**Text for analysis**

******

Real Living recipe for butterflied lamb leg with mint skordalia and fennel and cucumber salad.
INGREDIENTS

1.1kg half leg of lamb, butterflied (ask the butcher to do this for you)
1 tbsp olive oil
Sea salt & cracked black pepper

Skordalia
½ cup blanched almonds
½ bunch of mint leaves
1 small garlic clove, minced
2 tsp finely grated lemon zest
1 tbsp lemon juice
4 tbsp extra virgin olive oil

Fennel & cucumber salad
1 fennel bulb
2 Lebanese cucumbers
4 tbsp extra virgin olive oil
1 tbsp lemon juice

To serve
Pita pockets or souvlaki bread

Equipment
Sharp knife
Fine grater or microplane
Chargrill plate or barbecue
Tongs
Aluminium foil
Chopping board
Small food processor
Spoon
Mandoline
METHOD

Cook lamb Heat chargrill or barbecue over medium-high heat. Rub lamb with olive oil and season well with salt and pepper on both sides. Place on grill skin side down. Cover loosely with foil and cook for 8 mins. Turn, cover loosely and cook for a further 7 to 8 mins for medium or until cooked to your liking. Remove from heat and place on board to rest.

******

**Material shown**
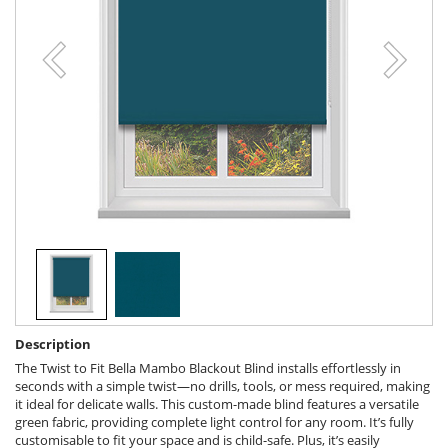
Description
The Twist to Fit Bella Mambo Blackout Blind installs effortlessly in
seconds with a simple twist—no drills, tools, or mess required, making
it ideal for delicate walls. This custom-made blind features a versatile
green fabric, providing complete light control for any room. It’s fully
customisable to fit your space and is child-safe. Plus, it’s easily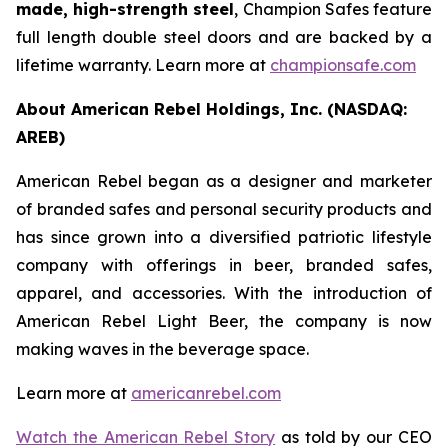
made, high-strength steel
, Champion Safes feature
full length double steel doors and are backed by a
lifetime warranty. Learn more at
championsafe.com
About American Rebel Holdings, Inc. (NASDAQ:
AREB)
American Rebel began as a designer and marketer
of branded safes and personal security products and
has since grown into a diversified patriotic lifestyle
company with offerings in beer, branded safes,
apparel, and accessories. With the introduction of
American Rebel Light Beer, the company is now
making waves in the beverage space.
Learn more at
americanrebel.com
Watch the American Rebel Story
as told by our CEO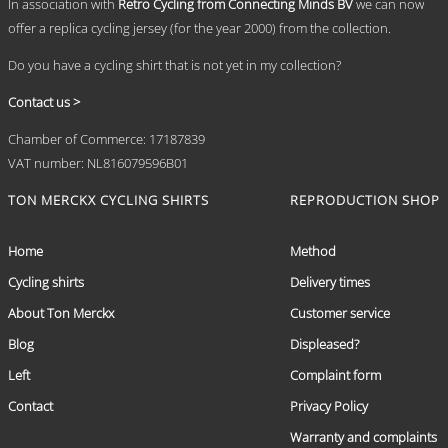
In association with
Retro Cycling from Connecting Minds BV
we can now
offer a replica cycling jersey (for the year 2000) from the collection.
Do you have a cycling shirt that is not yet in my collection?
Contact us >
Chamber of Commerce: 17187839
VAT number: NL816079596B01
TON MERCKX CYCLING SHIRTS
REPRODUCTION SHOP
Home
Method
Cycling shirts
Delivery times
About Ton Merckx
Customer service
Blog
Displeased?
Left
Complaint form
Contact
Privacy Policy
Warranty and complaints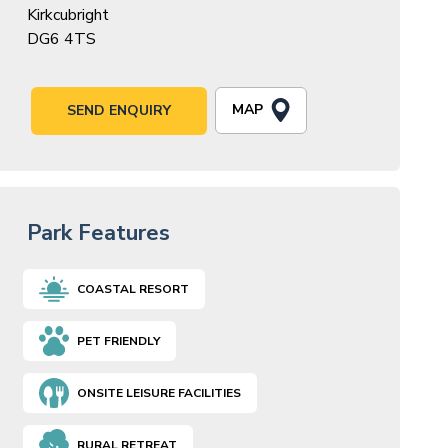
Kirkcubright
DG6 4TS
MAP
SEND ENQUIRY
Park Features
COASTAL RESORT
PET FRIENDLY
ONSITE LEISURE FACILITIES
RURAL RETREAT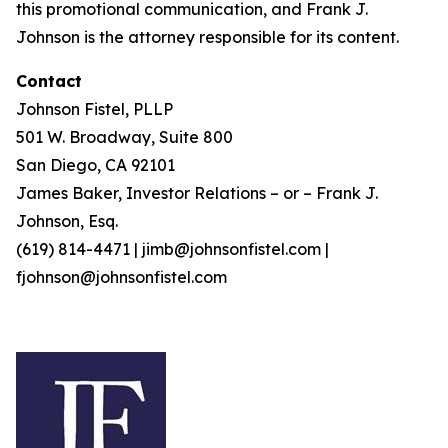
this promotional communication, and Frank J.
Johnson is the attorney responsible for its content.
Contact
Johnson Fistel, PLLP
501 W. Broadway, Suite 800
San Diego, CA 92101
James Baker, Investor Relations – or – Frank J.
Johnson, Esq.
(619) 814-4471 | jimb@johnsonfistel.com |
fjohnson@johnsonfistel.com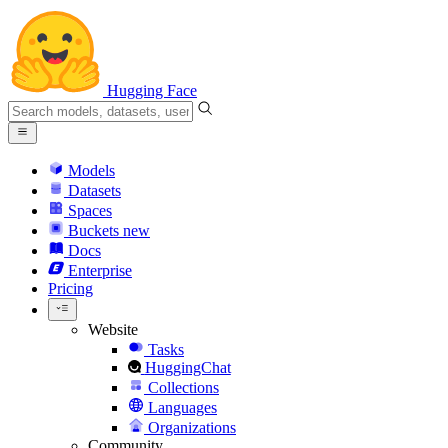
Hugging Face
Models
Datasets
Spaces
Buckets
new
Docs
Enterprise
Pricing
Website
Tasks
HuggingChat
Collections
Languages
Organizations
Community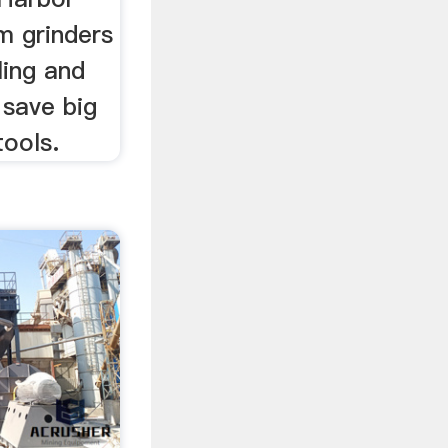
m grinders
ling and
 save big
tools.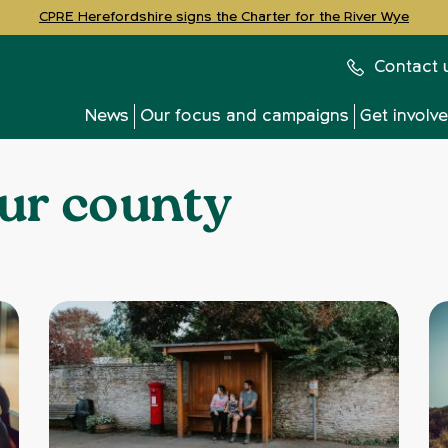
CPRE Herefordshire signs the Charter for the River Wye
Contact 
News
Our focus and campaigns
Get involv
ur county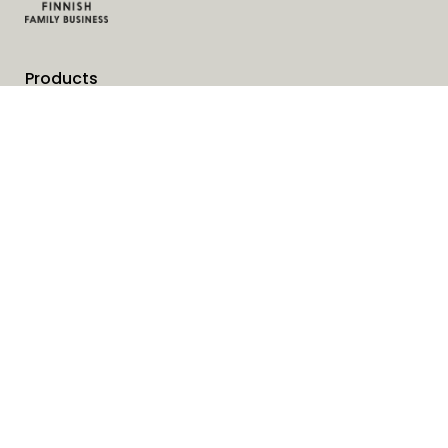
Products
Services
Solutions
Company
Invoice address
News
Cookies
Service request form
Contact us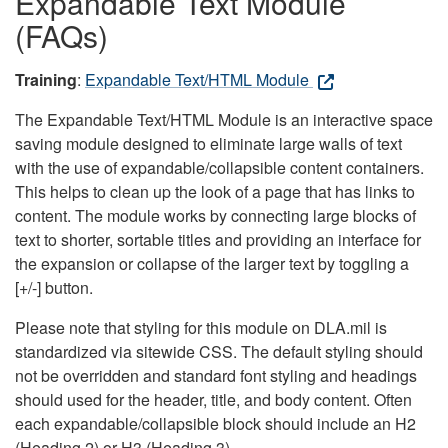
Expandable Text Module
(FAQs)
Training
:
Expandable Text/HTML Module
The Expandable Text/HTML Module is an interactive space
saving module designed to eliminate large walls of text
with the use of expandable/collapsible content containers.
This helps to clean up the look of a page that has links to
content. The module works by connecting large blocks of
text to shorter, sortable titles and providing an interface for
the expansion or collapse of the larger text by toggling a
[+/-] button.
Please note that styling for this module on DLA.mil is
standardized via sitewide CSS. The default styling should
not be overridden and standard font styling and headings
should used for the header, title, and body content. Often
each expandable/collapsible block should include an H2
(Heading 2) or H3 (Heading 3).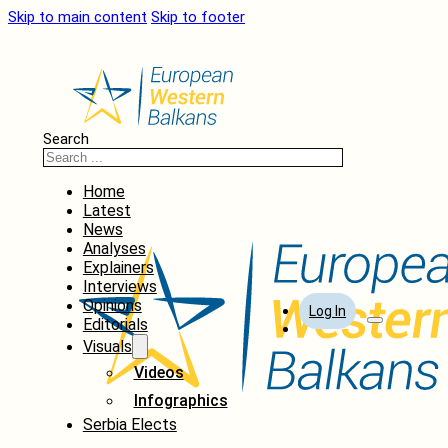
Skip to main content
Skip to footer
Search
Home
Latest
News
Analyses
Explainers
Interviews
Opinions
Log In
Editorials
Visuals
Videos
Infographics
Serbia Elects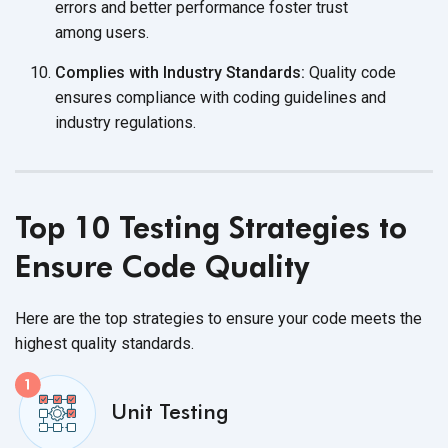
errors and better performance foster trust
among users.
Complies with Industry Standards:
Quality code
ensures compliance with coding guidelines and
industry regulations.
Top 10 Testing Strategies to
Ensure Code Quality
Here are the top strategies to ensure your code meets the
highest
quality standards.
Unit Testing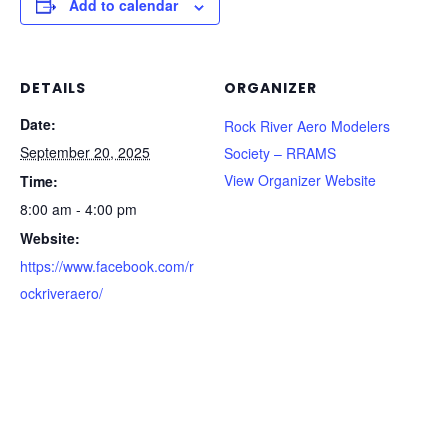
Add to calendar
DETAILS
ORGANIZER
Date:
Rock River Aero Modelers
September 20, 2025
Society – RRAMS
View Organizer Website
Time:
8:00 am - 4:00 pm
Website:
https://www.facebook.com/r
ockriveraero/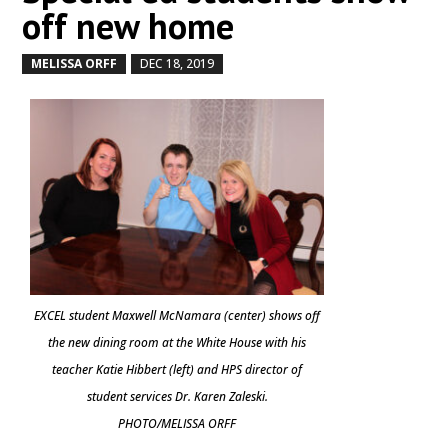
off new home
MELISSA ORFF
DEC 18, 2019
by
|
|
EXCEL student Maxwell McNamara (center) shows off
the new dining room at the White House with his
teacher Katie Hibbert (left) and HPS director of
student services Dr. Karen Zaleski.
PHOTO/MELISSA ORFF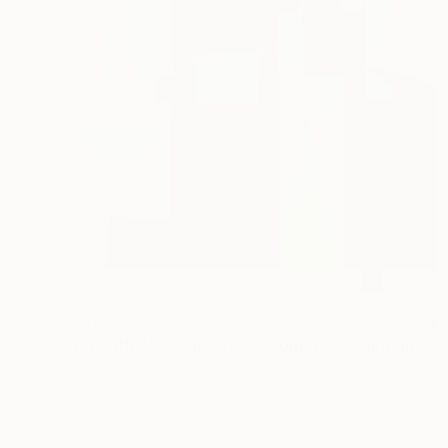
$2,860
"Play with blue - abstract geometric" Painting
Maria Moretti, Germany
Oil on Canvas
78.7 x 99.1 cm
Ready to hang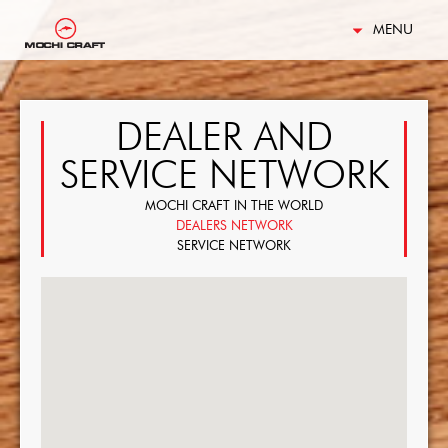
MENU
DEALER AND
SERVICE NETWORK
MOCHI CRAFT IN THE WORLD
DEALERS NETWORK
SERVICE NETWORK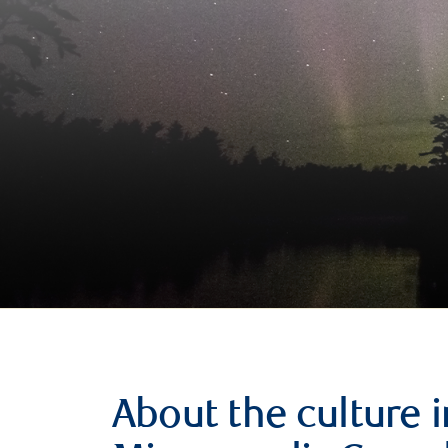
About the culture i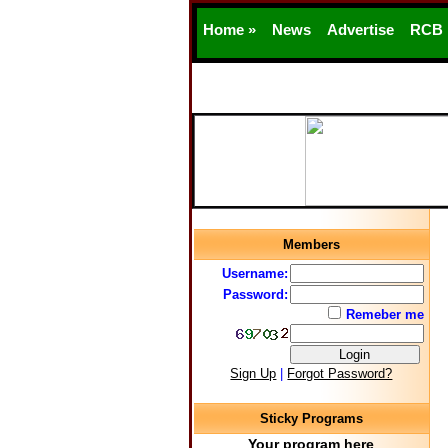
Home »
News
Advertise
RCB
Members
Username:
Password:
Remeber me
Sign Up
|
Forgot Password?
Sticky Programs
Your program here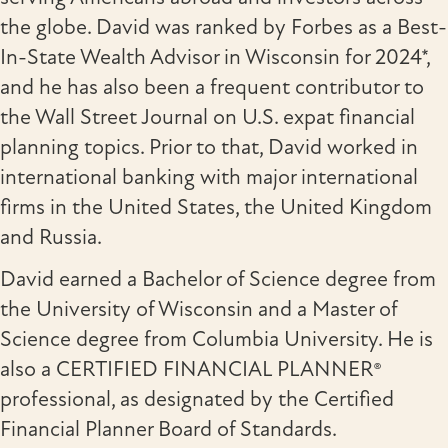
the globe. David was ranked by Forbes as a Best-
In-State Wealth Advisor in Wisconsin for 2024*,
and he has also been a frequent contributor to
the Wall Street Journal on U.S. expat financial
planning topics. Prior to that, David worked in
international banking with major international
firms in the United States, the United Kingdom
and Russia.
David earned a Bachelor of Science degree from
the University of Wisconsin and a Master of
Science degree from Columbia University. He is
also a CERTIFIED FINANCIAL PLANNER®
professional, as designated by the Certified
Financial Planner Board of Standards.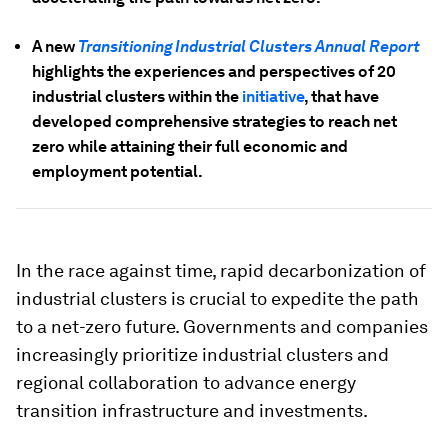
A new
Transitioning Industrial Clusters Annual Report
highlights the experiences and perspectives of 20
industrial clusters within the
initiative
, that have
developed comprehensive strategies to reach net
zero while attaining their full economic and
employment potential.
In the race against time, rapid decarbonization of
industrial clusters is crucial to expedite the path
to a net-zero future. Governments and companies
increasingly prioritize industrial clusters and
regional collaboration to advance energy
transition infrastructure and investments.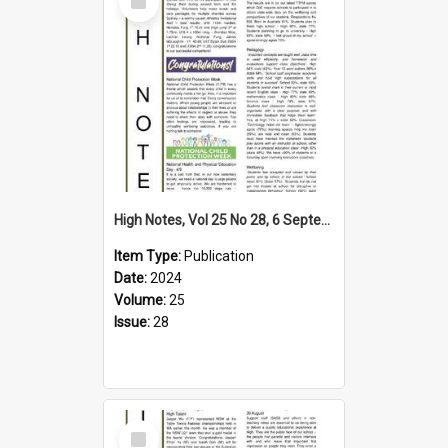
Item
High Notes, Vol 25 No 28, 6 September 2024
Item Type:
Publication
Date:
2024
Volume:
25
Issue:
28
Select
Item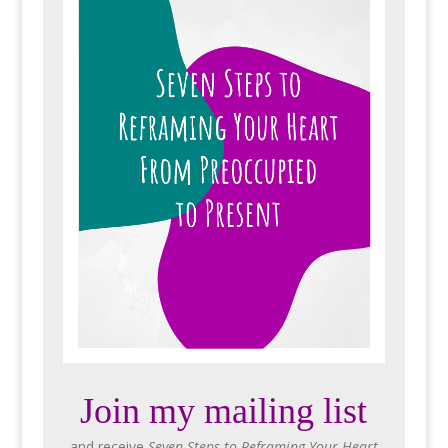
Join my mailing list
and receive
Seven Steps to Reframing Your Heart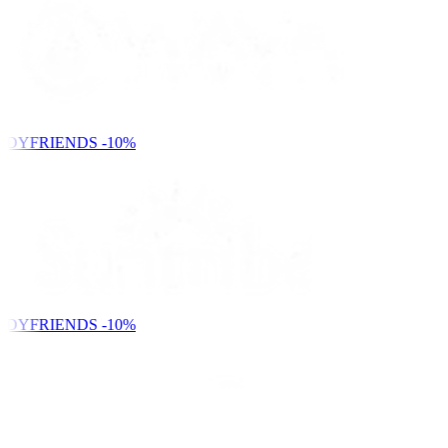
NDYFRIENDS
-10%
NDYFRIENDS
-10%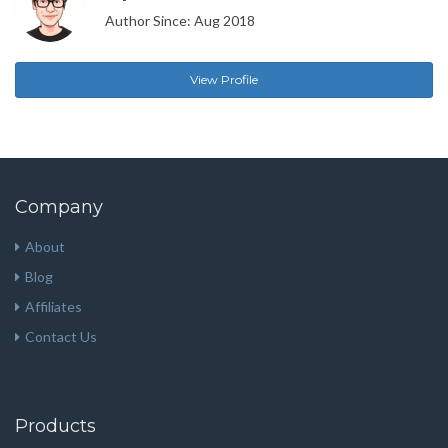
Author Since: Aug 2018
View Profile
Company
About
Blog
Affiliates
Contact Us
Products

******

**Work task 1**
Answer these questions from the lamb recipe:
(a) What kind of nuts go into the skordalia, and how much?
(b) Which vegetables does the salad use, and in what quantities?
(c) How long is the lamb cooked skin side down before it is turned?
**Work task 2**
Go on with the butterflied lamb recipe from the point where it stops.

**Reply 1**
(a) ½ cup of blanched almonds.
(b) 1 fennel bulb and 2 Lebanese cucumbers.
(c) 8 minutes.

**Reply 2**
Make skordalia Meanwhile, place almonds into food processor and process until fine. Add mint, garlic, zest and lemon juice. Start motor and drizzle extra virgin oil down spout. Season well.

Make salad Shave fennel and cucumbers on mandoline (or use sharp knife). Place in bowl with fennel tips, lemon juice and extra virgin olive oil. Toss to combine, and season with salt and pepper to taste.

Serve Heat bread on chargrill for 1 min on each side. Slice lamb and serve with skordalia, salad and bread.

Tip Skordalia is a traditional Greek sauce or dip. It is often made with pureed or mashed potatoes. Bread without crusts can be substituted for the potatoes if you prefer. It can be served as part of the main dish or sauce to accompany vegetables, meats, fish and poultry.